═══ Records for processing ═══

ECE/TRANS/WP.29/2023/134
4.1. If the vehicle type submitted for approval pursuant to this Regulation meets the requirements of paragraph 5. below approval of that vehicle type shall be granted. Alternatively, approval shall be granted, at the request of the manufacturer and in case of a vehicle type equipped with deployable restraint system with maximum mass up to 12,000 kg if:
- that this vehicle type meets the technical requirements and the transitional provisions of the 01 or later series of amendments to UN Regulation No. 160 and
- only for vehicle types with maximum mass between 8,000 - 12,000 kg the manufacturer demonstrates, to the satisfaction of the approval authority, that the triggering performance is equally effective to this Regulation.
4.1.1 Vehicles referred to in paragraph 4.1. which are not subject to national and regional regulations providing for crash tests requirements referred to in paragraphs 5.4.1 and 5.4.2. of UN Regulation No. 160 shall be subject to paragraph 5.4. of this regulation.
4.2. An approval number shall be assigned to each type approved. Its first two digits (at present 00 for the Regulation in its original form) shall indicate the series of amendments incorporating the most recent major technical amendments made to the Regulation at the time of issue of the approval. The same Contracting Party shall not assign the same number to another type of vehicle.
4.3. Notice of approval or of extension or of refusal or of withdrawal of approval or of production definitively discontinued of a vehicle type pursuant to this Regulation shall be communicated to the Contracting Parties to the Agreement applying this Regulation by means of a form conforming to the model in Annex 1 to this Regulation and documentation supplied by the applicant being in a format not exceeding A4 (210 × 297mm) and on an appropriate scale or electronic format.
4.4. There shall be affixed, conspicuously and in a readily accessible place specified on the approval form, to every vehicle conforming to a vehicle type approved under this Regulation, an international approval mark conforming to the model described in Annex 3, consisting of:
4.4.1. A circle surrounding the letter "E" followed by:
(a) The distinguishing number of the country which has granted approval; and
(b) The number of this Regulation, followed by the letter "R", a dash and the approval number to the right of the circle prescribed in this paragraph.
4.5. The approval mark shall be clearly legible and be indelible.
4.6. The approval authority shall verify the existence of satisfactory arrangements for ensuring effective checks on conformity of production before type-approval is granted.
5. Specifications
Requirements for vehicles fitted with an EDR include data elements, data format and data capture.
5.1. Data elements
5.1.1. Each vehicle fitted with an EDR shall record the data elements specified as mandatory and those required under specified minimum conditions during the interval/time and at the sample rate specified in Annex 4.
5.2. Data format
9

═══

> _Directions for this task_:
Copy each line from the data above that includes "circle".

> _Problem solution_:
4.4.1. A circle surrounding the letter "E" followed by:
(b) The number of this Regulation, followed by the letter "R", a dash and the approval number to the right of the circle prescribed in this paragraph.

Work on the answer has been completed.